# 2017 Cruze hatchback how do you hook up an aftermarket amp?



## EricSmit (Dec 21, 2016)

It would certainly be easier to take it to a licensed/insured installer, but I can't imagine it'd be too hard if you've done it before. Show some pictures! What color? Trim?


----------



## chevrasaki (May 1, 2015)

I can tell you things were much easier for me when I did the subs in my Cobalt. There were already 6x9 speakers in the package tray above the rear seats. I tapped into the factory speakers for the pac converter. The battery was in the trunk for power to the amp. The hardest part was I wanted to put a rocker switch in the console so for the remote signal so I could turn the amp on and off and just be 100% stock if I was listening to someone talking in the radio.

The Cruze was far more difficult. I had to run a power cable to the trunk from under the hood which requires going through the firewall and removing various pieces of trim to hide the wires. Since the speakers are in the doors, I instead tapped into the speaker wires near the main harness behind the trim near the hood release and ran those to the pac converter then to the amp. I wired another rocker switch for the remote and mounted in on a bracket just behind the seat height adjustment.

I thought everything was good, but after I was done, I had some alternator whine. I tried a few different things, didn't work, got frustrated and just decided to put a second dedicated power circuit for the amp, capacitor, and other aux power things like a 12v always on socket, and the power for my trailer lights harness. I used an 80 amp isolator relay to charge the second battery which is controlled by the remote switch for the amp, so anytime the amp is on, the second battery is charging. And anytime I want, I can completely disconnect all aux wiring by turning the rely off with the flip of that rocker switch. That finally fixed the issue. 
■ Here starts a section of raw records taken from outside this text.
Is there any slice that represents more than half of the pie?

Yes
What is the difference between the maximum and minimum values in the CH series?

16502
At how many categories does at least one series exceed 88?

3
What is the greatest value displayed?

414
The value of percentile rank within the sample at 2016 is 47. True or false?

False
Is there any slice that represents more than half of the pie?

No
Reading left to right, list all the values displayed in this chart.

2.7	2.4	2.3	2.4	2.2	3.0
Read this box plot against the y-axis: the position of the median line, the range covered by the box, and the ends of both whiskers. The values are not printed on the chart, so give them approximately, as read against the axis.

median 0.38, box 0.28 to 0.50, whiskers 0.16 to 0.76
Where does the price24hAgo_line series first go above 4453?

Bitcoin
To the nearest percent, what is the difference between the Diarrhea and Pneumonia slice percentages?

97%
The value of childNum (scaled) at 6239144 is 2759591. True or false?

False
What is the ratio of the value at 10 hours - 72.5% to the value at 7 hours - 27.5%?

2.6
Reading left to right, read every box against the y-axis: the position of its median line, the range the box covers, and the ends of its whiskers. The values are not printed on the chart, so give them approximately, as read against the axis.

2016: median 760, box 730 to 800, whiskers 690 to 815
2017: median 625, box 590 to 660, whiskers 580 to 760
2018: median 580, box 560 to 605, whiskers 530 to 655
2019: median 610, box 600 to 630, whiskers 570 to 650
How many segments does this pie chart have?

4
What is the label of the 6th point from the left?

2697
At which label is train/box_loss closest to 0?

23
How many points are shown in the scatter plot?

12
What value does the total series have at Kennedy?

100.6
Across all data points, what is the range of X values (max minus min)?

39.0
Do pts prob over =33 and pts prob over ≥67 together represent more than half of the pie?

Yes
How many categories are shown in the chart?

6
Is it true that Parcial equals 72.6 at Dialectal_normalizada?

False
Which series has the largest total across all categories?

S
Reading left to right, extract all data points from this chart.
Added bonus: I can jump my own car with the second battery. I can also listen to the subs without draining the main battery, and I can drain the second battery charging phones or powering various with a power inverter while the car isn't running, and it won't drain the main battery. 

I'm happy with it now, but because of all of the effort I put into installing it this time, I'll never sell it.


----------



## MP81 (Jul 20, 2015)

Yes - the Cobalt was real easy to do an amp install on. I had a PAC LOC on the 6x9s at first, but when I changed over to my Alpine MRP500 Monoblock, I hard-wired into the speaker lines (as the amp has it's own, better, high-level inputs - and I felt the PAC LOC was being funky anyway; sound is much better). 

Having to only run about 2 feet of power cable is great. If I choose to run my MTXs that I had in the Cav, in the Volt, it should be just as simple, as the 12V battery is out back as well - and I should be able to run the signal off the Bose sub's feed (which is a bonus, because otherwise I'd have to run to the doors). 

Where is the Cruze amp? If you have the Pioneer system, you could feasibly tap into that. Running the power wires to the front isn't too bad, just make sure you keep your signal wires on the other side of the car.


----------